Your reply should hold only the lines from the records below where "tissue" occurs.

> _Saved entries_:
____________
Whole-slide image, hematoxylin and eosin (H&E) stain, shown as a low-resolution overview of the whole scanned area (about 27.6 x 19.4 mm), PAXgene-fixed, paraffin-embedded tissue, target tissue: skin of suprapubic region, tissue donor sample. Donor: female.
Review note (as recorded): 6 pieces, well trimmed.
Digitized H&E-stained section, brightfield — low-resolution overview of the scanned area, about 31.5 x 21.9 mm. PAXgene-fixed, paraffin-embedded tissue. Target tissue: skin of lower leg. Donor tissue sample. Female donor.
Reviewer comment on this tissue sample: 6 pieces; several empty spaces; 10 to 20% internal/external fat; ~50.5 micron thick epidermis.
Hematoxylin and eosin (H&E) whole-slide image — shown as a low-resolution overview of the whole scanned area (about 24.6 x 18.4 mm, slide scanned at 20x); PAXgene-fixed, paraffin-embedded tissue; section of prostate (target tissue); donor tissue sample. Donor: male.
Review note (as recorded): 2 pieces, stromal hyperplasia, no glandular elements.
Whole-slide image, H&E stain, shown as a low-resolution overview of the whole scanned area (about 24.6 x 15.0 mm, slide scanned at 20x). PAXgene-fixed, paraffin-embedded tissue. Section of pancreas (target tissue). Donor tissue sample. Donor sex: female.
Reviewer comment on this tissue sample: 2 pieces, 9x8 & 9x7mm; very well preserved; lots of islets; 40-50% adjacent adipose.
____________
> _Task result_:
Whole-slide image, hematoxylin and eosin (H&E) stain, shown as a low-resolution overview of the whole scanned area (about 27.6 x 19.4 mm), PAXgene-fixed, paraffin-embedded tissue, target tissue: skin of suprapubic region, tissue donor sample. Donor: female.
Digitized H&E-stained section, brightfield — low-resolution overview of the scanned area, about 31.5 x 21.9 mm. PAXgene-fixed, paraffin-embedded tissue. Target tissue: skin of lower leg. Donor tissue sample. Female donor.
Reviewer comment on this tissue sample: 6 pieces; several empty spaces; 10 to 20% internal/external fat; ~50.5 micron thick epidermis.
Hematoxylin and eosin (H&E) whole-slide image — shown as a low-resolution overview of the whole scanned area (about 24.6 x 18.4 mm, slide scanned at 20x); PAXgene-fixed, paraffin-embedded tissue; section of prostate (target tissue); donor tissue sample. Donor: male.
Whole-slide image, H&E stain, shown as a low-resolution overview of the whole scanned area (about 24.6 x 15.0 mm, slide scanned at 20x). PAXgene-fixed, paraffin-embedded tissue. Section of pancreas (target tissue). Donor tissue sample. Donor sex: female.
Reviewer comment on this tissue sample: 2 pieces, 9x8 & 9x7mm; very well preserved; lots of islets; 40-50% adjacent adipose.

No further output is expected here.